### Supplied information:

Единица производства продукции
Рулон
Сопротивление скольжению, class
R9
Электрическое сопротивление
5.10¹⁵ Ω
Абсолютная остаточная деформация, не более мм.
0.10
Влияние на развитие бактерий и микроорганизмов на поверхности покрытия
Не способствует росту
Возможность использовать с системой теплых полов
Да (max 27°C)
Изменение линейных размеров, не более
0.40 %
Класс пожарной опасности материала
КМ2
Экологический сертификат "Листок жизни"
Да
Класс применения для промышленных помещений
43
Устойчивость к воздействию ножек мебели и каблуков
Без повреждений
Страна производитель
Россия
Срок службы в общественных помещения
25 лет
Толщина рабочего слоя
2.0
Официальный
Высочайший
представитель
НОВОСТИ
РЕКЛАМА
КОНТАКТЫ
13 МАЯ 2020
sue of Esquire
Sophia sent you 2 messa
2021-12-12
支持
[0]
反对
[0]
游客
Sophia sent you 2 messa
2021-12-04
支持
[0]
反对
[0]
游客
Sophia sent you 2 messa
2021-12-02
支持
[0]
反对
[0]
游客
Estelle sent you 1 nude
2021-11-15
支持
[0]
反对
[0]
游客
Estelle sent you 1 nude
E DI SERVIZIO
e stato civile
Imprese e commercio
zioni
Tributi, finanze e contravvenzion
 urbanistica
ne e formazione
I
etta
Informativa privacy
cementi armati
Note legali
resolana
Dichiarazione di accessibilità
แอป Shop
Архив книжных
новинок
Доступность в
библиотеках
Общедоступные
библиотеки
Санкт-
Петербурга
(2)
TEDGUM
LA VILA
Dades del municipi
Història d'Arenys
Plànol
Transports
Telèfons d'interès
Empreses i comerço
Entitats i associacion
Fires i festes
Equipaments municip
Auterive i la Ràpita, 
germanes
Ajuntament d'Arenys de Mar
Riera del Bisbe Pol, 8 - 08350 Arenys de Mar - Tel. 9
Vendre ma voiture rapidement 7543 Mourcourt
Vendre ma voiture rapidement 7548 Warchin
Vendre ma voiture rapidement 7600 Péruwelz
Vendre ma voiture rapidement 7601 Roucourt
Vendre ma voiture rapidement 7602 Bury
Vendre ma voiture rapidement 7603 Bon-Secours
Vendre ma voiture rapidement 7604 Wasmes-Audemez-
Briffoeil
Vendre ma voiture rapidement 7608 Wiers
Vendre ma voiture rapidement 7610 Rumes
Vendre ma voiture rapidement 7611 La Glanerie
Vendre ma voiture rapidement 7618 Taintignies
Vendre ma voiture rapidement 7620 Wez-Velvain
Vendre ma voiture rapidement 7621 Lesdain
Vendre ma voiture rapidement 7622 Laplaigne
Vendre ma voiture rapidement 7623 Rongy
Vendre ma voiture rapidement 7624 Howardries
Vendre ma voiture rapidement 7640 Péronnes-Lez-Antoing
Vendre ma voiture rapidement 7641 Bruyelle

### Exercise details:
Reproduce the data exactly, altering nothing.

### Expected answer:
Единица производства продукции
Рулон
Сопротивление скольжению, class
R9
Электрическое сопротивление
5.10¹⁵ Ω
Абсолютная остаточная деформация, не более мм.
0.10
Влияние на развитие бактерий и микроорганизмов на поверхности покрытия
Не способствует росту
Возможность использовать с системой теплых полов
Да (max 27°C)
Изменение линейных размеров, не более
0.40 %
Класс пожарной опасности материала
КМ2
Экологический сертификат "Листок жизни"
Да
Класс применения для промышленных помещений
43
Устойчивость к воздействию ножек мебели и каблуков
Без повреждений
Страна производитель
Россия
Срок службы в общественных помещения
25 лет
Толщина рабочего слоя
2.0
Официальный
Высочайший
представитель
НОВОСТИ
РЕКЛАМА
КОНТАКТЫ
13 МАЯ 2020
sue of Esquire
Sophia sent you 2 messa
2021-12-12
支持
[0]
反对
[0]
游客
Sophia sent you 2 messa
2021-12-04
支持
[0]
反对
[0]
游客
Sophia sent you 2 messa
2021-12-02
支持
[0]
反对
[0]
游客
Estelle sent you 1 nude
2021-11-15
支持
[0]
反对
[0]
游客
Estelle sent you 1 nude
E DI SERVIZIO
e stato civile
Imprese e commercio
zioni
Tributi, finanze e contravvenzion
 urbanistica
ne e formazione
I
etta
Informativa privacy
cementi armati
Note legali
resolana
Dichiarazione di accessibilità
แอป Shop
Архив книжных
новинок
Доступность в
библиотеках
Общедоступные
библиотеки
Санкт-
Петербурга
(2)
TEDGUM
LA VILA
Dades del municipi
Història d'Arenys
Plànol
Transports
Telèfons d'interès
Empreses i comerço
Entitats i associacion
Fires i festes
Equipaments municip
Auterive i la Ràpita, 
germanes
Ajuntament d'Arenys de Mar
Riera del Bisbe Pol, 8 - 08350 Arenys de Mar - Tel. 9
Vendre ma voiture rapidement 7543 Mourcourt
Vendre ma voiture rapidement 7548 Warchin
Vendre ma voiture rapidement 7600 Péruwelz
Vendre ma voiture rapidement 7601 Roucourt
Vendre ma voiture rapidement 7602 Bury
Vendre ma voiture rapidement 7603 Bon-Secours
Vendre ma voiture rapidement 7604 Wasmes-Audemez-
Briffoeil
Vendre ma voiture rapidement 7608 Wiers
Vendre ma voiture rapidement 7610 Rumes
Vendre ma voiture rapidement 7611 La Glanerie
Vendre ma voiture rapidement 7618 Taintignies
Vendre ma voiture rapidement 7620 Wez-Velvain
Vendre ma voiture rapidement 7621 Lesdain
Vendre ma voiture rapidement 7622 Laplaigne
Vendre ma voiture rapidement 7623 Rongy
Vendre ma voiture rapidement 7624 Howardries
Vendre ma voiture rapidement 7640 Péronnes-Lez-Antoing
Vendre ma voiture rapidement 7641 Bruyelle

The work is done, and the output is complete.